One line at a time, check the entries below for the word "complications", and copy each line that has it.

::::

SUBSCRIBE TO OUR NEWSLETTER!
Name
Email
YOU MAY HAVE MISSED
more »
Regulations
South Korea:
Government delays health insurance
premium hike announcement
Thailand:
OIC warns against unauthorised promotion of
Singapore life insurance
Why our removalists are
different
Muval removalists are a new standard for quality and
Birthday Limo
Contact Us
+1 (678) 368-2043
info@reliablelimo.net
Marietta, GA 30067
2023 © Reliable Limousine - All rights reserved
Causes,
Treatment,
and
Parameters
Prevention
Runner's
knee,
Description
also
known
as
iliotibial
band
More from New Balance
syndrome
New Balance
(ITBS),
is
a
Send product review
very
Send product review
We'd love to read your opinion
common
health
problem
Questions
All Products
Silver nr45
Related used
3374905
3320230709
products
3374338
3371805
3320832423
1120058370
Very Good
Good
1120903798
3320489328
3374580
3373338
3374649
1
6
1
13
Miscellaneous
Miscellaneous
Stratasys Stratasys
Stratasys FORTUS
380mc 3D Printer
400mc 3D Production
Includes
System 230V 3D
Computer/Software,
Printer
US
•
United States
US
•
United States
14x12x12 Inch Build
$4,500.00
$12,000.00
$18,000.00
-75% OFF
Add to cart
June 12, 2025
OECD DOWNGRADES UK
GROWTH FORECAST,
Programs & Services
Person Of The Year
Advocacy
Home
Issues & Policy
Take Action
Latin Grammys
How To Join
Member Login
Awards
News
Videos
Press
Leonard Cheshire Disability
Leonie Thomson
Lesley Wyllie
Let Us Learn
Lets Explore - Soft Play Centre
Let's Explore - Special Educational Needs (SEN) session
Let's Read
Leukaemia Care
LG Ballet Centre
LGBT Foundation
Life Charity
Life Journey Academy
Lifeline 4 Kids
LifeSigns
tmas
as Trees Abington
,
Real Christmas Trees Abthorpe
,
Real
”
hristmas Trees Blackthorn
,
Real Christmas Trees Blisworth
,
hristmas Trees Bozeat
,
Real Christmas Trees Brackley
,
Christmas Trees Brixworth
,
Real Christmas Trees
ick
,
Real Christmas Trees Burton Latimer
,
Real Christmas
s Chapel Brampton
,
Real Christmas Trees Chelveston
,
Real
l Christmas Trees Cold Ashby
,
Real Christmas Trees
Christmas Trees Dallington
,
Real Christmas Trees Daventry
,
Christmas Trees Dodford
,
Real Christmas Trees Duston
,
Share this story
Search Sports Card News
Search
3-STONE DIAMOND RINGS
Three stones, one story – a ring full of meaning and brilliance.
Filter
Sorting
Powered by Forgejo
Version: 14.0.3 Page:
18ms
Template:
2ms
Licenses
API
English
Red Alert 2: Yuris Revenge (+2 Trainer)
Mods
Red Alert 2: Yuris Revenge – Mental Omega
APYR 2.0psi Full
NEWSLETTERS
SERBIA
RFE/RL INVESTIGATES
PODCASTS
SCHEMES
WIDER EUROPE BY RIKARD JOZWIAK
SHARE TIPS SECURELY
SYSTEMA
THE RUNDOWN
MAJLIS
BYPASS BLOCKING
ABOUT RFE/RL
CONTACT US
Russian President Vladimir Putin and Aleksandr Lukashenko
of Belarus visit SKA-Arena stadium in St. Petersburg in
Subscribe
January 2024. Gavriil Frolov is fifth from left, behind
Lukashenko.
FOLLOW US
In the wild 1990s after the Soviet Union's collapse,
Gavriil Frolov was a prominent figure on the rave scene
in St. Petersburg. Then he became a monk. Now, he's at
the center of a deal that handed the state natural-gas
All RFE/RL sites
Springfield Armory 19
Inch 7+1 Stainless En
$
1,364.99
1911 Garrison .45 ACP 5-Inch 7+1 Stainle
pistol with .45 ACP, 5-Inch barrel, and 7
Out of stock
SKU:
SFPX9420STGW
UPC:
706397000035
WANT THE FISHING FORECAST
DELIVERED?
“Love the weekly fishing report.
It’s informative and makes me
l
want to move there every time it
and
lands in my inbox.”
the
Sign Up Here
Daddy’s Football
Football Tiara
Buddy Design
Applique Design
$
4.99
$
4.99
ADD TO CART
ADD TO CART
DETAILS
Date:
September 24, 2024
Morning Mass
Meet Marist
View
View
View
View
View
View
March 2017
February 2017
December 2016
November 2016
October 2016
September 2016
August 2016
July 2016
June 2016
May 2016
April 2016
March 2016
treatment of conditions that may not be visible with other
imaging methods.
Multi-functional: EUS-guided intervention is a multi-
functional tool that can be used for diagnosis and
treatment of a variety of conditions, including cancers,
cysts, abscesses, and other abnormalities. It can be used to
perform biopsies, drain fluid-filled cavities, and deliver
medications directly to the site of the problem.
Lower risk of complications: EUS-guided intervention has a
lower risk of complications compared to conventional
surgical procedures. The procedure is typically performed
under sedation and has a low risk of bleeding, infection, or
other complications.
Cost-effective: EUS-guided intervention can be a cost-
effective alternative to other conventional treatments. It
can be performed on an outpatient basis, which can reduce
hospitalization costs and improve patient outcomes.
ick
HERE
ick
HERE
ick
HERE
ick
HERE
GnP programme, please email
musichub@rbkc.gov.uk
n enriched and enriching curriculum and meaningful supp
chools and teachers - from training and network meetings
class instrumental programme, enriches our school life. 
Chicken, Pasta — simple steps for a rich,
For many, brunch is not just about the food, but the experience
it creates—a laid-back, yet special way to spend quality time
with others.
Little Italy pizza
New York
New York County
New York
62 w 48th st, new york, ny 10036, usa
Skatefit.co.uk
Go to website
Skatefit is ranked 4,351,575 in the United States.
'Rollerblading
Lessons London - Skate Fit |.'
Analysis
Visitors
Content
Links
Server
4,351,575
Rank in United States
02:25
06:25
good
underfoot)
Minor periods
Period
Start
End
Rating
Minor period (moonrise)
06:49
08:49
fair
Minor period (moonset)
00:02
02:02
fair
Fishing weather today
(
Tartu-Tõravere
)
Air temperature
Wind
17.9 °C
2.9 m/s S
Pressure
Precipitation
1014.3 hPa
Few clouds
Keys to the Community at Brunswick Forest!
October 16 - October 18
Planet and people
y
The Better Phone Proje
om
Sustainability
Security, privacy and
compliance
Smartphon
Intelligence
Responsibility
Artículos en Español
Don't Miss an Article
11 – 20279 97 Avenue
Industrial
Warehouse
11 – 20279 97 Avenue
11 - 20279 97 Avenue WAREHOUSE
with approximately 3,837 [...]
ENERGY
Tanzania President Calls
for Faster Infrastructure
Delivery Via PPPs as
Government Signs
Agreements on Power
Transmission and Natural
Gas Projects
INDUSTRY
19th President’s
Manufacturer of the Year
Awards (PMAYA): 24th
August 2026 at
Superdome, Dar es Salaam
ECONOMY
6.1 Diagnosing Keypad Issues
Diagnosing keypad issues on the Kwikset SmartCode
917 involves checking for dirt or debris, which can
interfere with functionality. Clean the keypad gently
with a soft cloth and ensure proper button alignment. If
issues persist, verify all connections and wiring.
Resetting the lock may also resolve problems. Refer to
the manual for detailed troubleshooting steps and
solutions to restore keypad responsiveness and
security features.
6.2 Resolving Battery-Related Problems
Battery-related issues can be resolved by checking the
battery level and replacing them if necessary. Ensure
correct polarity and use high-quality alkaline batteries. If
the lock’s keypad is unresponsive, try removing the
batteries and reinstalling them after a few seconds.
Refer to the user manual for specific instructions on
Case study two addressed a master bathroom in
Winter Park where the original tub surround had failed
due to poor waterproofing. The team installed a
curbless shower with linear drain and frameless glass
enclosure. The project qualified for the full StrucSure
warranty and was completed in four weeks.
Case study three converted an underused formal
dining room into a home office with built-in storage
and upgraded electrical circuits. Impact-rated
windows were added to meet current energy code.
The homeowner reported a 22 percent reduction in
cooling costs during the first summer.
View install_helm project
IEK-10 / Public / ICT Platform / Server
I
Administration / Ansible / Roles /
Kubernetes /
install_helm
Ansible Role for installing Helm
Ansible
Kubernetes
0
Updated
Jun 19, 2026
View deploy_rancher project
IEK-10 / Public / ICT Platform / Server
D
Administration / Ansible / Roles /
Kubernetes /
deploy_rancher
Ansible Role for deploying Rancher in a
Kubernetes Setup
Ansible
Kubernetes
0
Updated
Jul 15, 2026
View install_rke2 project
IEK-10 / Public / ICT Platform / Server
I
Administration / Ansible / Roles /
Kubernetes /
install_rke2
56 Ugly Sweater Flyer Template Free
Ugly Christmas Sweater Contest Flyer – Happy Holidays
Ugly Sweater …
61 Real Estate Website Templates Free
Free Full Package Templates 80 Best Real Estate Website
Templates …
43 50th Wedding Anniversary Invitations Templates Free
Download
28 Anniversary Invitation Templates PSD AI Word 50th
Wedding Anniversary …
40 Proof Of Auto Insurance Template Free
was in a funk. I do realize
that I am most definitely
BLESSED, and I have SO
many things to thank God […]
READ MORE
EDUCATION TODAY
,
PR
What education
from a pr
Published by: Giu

::::

**Exercise output**
Lower risk of complications: EUS-guided intervention has a
lower risk of complications compared to conventional
other complications.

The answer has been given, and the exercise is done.